The Israeli guest that’s welcome around the world

The Israeli guest that’s welcome around the world

Fast becoming one of the world’s most important fish for food, tilapia, with roots in Israel – and the high-tech farms that raise them – are making a big impact

An indoor fish farm (Photo credit: AquaMaof/Yair Kachel PR)
An indoor fish farm (Photo credit: AquaMaof/Yair Kachel PR)

Once a staple only in gourmet restaurants, amnon, or St. Peter’s Fish  — also known as Israeli (blue) tilapia — is fast becoming one of the most important fish in the world, enabling millions in the Third World, as well as in developed countries, to enjoy tasty, nutritious, and healthy fish. With overfishing becoming a major problem, Israeli fish-farming technology is being welcomed in countries around the world — as are the tilapia fish that are often grown in these farms.

There are nearly 100 tilapia species out there (most of them freshwater fish), and various versions of the fish are common throughout the Middle East; for example, the Nile tilapia (Nile perch), native to Egypt, is farmed there using basic methods, and other species are farmed in Jordan, Kuwait, and Saudi Arabia. Tilapia is also wildly popular in the Far East, with China the world’s biggest producer/exporter of the fish. But only Israel has perfected the high-tech methods of fish farming that allow farmers to generate far more fish than with traditional fish-farming methods. Many fish farmers and policy makers say that Israeli tilapia are the tastiest of the bunch.

Tilapia, currently the second-most farmed fish in the world (behind salmon) have come into their own over the past few decades. Whereas 30 years ago, few people had even heard of tilapia, food policy officials in countries around the world have come to recognize that the fish can help solve the overfishing crisis that has become more severe in recent years. Tilapia can survive in warm-water environments, aren’t particularly picky about their food, and survive well in brackish water. They grow quickly in a short period of time, so their bodies have less time to absorb chemicals like mercury, the bane of many fish. And, tilapia are almost tailor-made for raising on farms, as they are easy to breed and raise — allowing policy makers to ensure a definite supply of an important protein source for their country’s populations.

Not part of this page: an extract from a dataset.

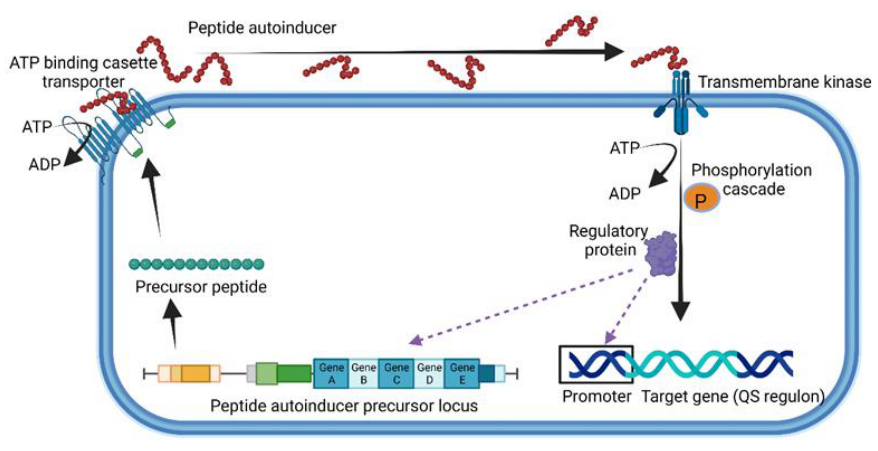
Figure 2. General representation of quorum sensing used by Gram-positive bacteria. This illustration was constructed using BioRender (https://biorender.com/, assessed on 1 September 2022).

Israeli-raised tilapia were popular long before hi-tech fish farming; they have been introduced into lakes and rivers in a number of countries, including the United States, where almost all the tilapia hail from stocks imported from Israel. In the US, the geographic range of tilapia is limited, because they cannot survive in colder water (below 50 degrees Fahrenheit). Tilapia are considered an invasive species, however, and in some places in the U.S. people who enjoy sport fishing have complained that tilapia tend to corner the resources in an ecology, basically taking over the “neighborhood” by eating many of the plants that provide oxygen (although they generally do not compete for food eaten by other fish). On the other hand, they also eat weeds, algae, and other other “undesirable” underwater plants, keeping rivers and lakes cleaner. In some places, in fact, tilapia are used in reservoirs to keep municipal water supplies clean.

And countries around the world have embraced Israeli tilapia fish-farming systems. Last month, the governments of Kenya, Germany and Israel recently inked a trilateral cooperation agreement to use Israeli hi-tech methods to improve tilapia farming. In Kenya’s Lake Victoria, fish stocks are being depleted even as the demand for fish — and tilapia in particular — continues to increase. Fish prices in Kenya and much of Africa have doubled over the past two years, said Ilan Fluss, director of policy planning and external relations at the Israel Foreign Ministry’s Agency for International Development Cooperation (Mashav). The new program, he said, will help Kenya “industrialize” its tilapia output, enabling the country to significantly provide better nutrition for residents at lower prices, and to turn Kenya into a tilapia exporter, Fluss added.

But Israeli tilapia-based fish-farming systems are welcome in the “First World” as well. This week, the largest fish farm in Europe — to be used mostly for the production of tilapia — will open in Poland, courtesy of the Israeli company AquaMaof Aquaculture Technologies. The company has developed an innovative farming system that makes it possible to breed fish under controlled temperature conditions in all types of weather, in any country, and during all seasons, independently of external factors — while cutting energy costs by some 70%, the company said. The 8,000-square-meter (24,000-square-foot) facility will produce some 1,200 tons of tilapia annually, said AquaMaof, which has already built similar farms in Africa, the US, and Asia.

With the new system, Poland, too, could become a major fish supplier to the rest of Europe, as catch limits in the European Union are increased, limiting or outright prohibiting the sale of some types of fish, whose stocks are quickly being depleted because of commercial fishing. Thanks to Israeli fish-farming systems — equipped with Israeli tilapia — Europeans will get the fish they crave, while fish still in the ocean will have an opportunity to replenish their stocks.